Links to other steps in series:
- Step 2: Minimize your tax burden
- Step 3: Invest the savings wisely
- Monthly updates where we follow our own advice
This site is for entertainment purposes only, as disclosed here: https://frugalprofessor.com/disclaimers/
4 thoughts on “Step 1: Be frugal”
if retiring in 2 years what would you do with 350,000 in cash money market savings?
Good question. I guess it depends on a bunch of factors. 1.) Age 2.) Amount of other assets 3.) Composition of other assets. 4.) Risk tolerance.
I’d first ensure that the money is split between several accounts to ensure you’re above the $250k FDIC limit.
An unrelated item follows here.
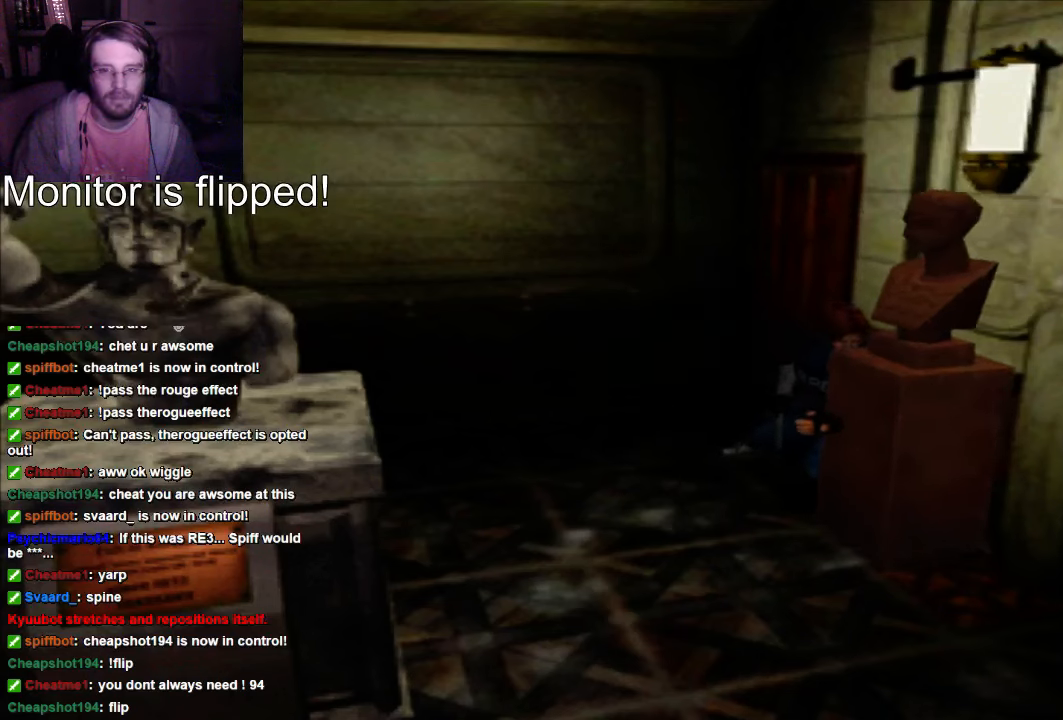
{"buttons": ["DPAD_UP"], "left_stick": "center", "right_stick": "center", "events": []}
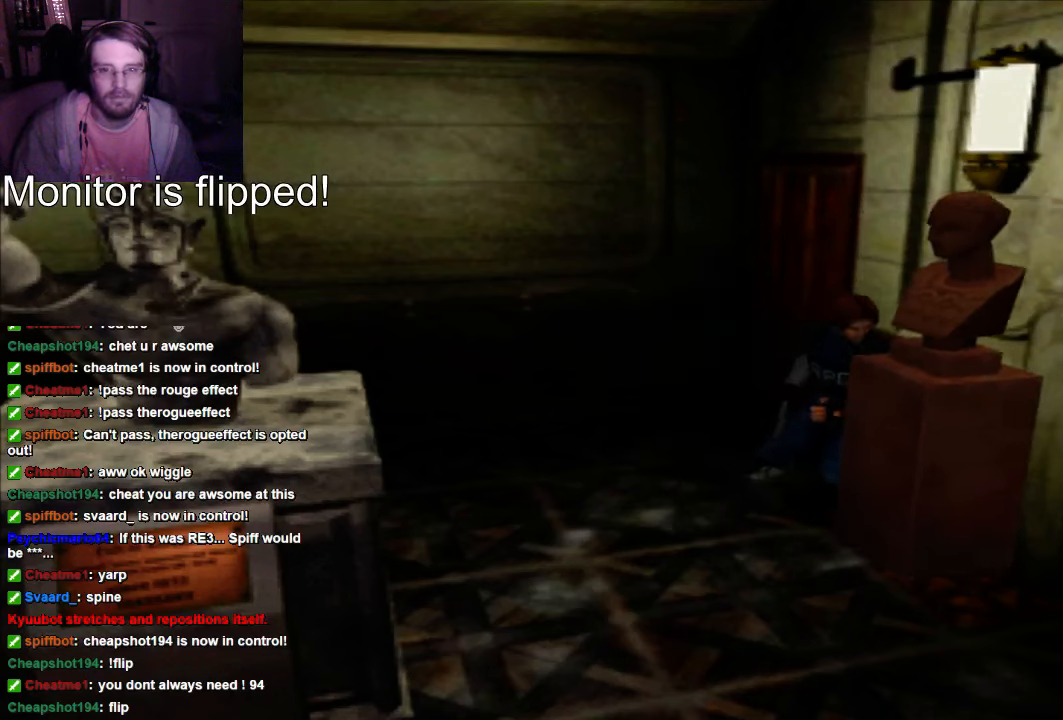
{"buttons": [], "left_stick": "center", "right_stick": "center", "events": [[367, "DPAD_UP", "up"]]}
This question would be handled very well by the Bogleheads. https://www.bogleheads.org/forum/viewforum.php?f=1. In order to get good advice, you’ll need to be prepared to share age, current assets, current portfolio, annual living expenses, annual income (including social security). With those parameters in check, the forum at Bogleheads could give you some great advice.
That said, a Vanguard Target Retirement fund is probably a smart place for practically anyone to invest money over a multi-decade horizon if you have the mental fortitude to handle some volatility. Chose a fund that matches your retirement date (i.e. the 2020 fund would be most appropriate).
“No matter how much you earn, you can always spend more of it”
I worked and lived in the Middle East in the late 1970s and early 1980s. Back then, the compensation package for US expats was two to three times domestic base salary. The IRS code allowed a huge exemption from taxation for overseas income, so taxes were limited to the FICA deduction. So, the after-tax income was three or four times stateside salary. Even better, the company provided housing and a car. So, the opportunity to save money was enormous.
Still, I knew people who left there no better off than when they arrived. Even worse, they had ramped up their standard of living to their overseas income, even though they knew it was temporary, with first-class vacations and ostentatious shopping. And, when they returned to the US, they were quite unhappy on the inevitably lower take-home pay. Sadly, some were so unhappy that it led to divorce.
Great story. It also surprises me how averse to wealth accumulation most people are. Most people simply spend what they earn, period. It’s nice to have met a community of like-minded people on the internet. Absent this, I probably would have lost my mind by now because of the absurdity of it all.